## EXERCISE REQUIREMENTS
Starting at the line that contains "assign out[0] = ctrl" and ending at the line that contains "implement using mul2_1bit", the lines below are to be given again exactly, with nothing added.

## Collection entries
<<<<

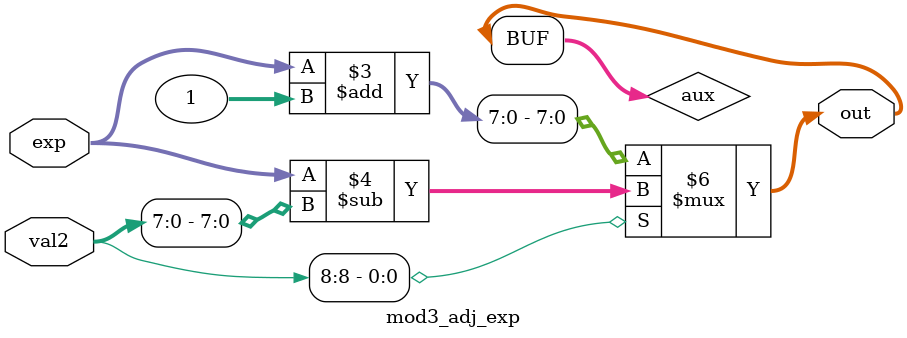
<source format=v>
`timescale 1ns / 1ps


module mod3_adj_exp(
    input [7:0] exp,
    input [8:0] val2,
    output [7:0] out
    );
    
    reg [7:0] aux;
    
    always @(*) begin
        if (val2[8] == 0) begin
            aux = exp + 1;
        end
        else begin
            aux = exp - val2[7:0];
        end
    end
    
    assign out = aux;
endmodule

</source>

>>>>
<<<<

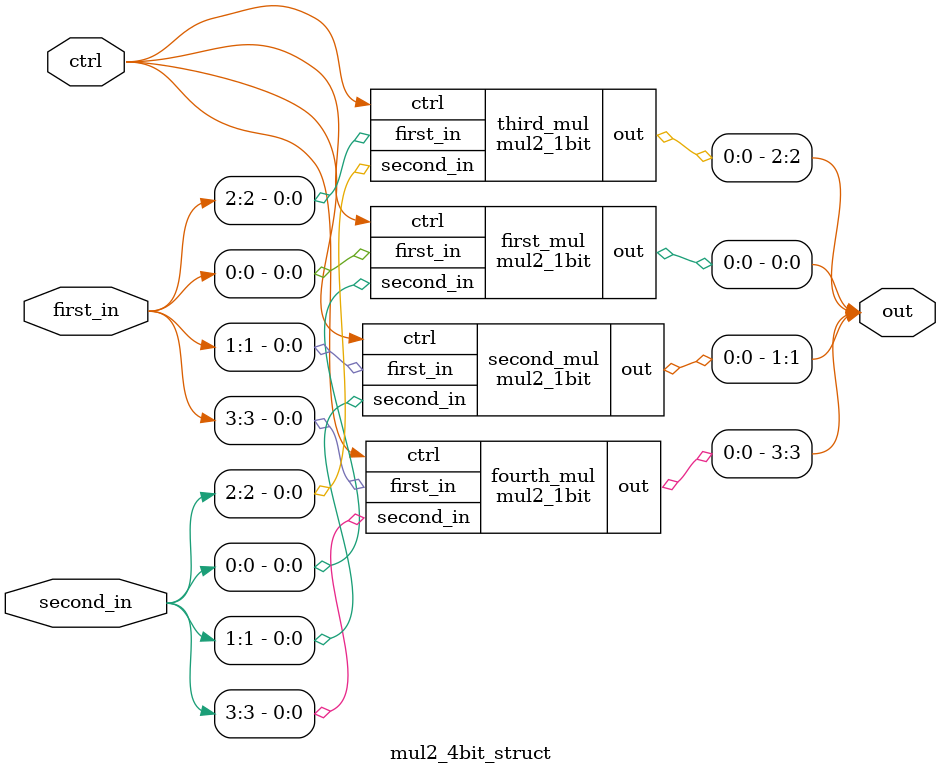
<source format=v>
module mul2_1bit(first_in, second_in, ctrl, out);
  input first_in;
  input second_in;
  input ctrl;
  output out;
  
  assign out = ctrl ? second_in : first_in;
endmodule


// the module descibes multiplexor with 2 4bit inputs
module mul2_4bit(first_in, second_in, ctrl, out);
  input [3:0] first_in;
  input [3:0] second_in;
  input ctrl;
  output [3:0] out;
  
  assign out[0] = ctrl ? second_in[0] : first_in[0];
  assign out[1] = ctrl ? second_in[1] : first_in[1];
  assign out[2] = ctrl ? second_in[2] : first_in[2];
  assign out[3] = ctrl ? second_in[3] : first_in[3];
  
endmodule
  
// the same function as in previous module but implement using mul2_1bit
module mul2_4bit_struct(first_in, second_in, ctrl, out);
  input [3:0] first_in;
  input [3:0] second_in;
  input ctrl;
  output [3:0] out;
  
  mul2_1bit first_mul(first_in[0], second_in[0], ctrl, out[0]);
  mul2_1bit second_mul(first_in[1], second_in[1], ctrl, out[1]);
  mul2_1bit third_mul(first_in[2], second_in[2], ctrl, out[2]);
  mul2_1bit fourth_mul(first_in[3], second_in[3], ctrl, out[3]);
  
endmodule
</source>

>>>>

## SOLUTION FOR THIS PROBLEM
  assign out[0] = ctrl ? second_in[0] : first_in[0];
  assign out[1] = ctrl ? second_in[1] : first_in[1];
  assign out[2] = ctrl ? second_in[2] : first_in[2];
  assign out[3] = ctrl ? second_in[3] : first_in[3];
  
endmodule
  
// the same function as in previous module but implement using mul2_1bit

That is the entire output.